## YOUR OBJECTIVE
Each line of the material must be reproduced exactly; pictures stay out.

## SOURCE MATERIAL

________

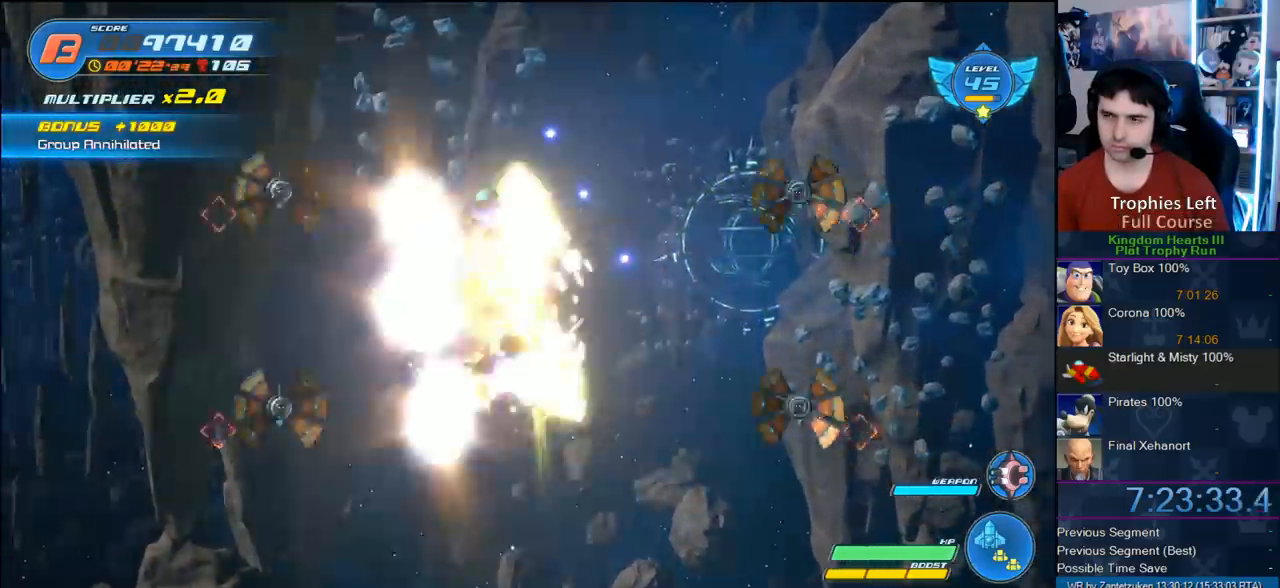
{"buttons": ["R2"], "left_stick": "up-left", "right_stick": "center", "events": [[167, "R2", "up"], [217, "R2", "down"], [317, "left_stick", "up"], [367, "left_stick", "up-left"], [383, "R2", "up"], [433, "R2", "down"]]}
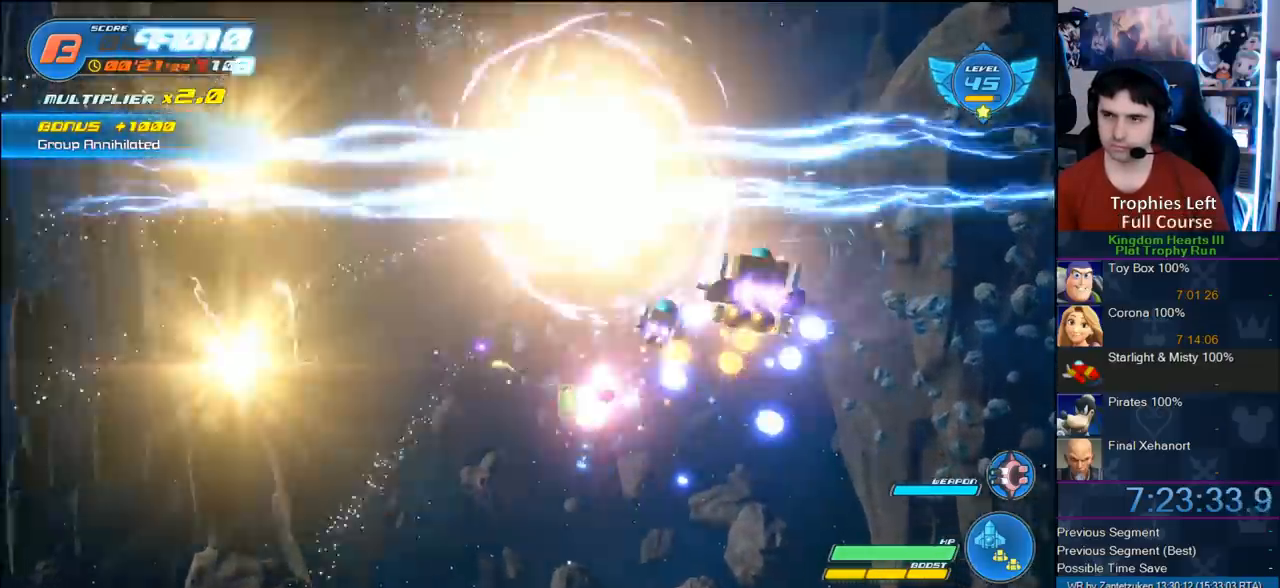
{"buttons": ["R2"], "left_stick": "down-left", "right_stick": "center", "events": [[250, "left_stick", "left"], [417, "R2", "up"], [433, "R2", "down"], [483, "left_stick", "down-left"]]}
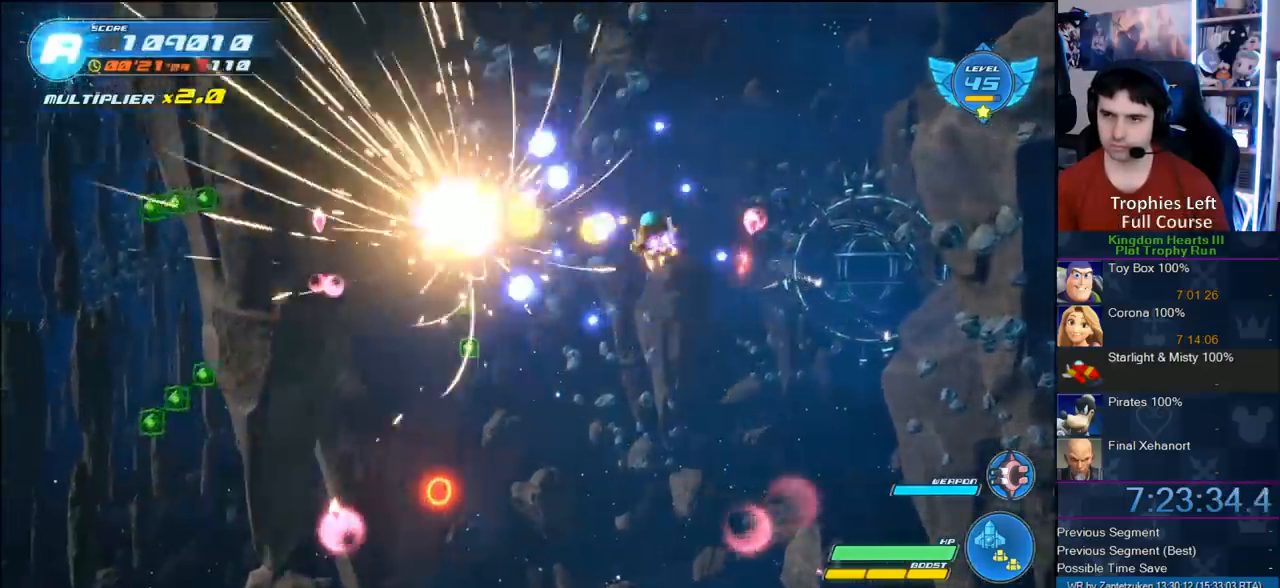
{"buttons": ["R2"], "left_stick": "right", "right_stick": "center", "events": [[133, "left_stick", "down"], [233, "left_stick", "down-right"], [333, "left_stick", "right"]]}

________

## RESPONSE
{"buttons": ["R2"], "left_stick": "up-left", "right_stick": "center", "events": [[167, "R2", "up"], [217, "R2", "down"], [317, "left_stick", "up"], [367, "left_stick", "up-left"], [383, "R2", "up"], [433, "R2", "down"]]}
{"buttons": ["R2"], "left_stick": "down-left", "right_stick": "center", "events": [[250, "left_stick", "left"], [417, "R2", "up"], [433, "R2", "down"], [483, "left_stick", "down-left"]]}
{"buttons": ["R2"], "left_stick": "right", "right_stick": "center", "events": [[133, "left_stick", "down"], [233, "left_stick", "down-right"], [333, "left_stick", "right"]]}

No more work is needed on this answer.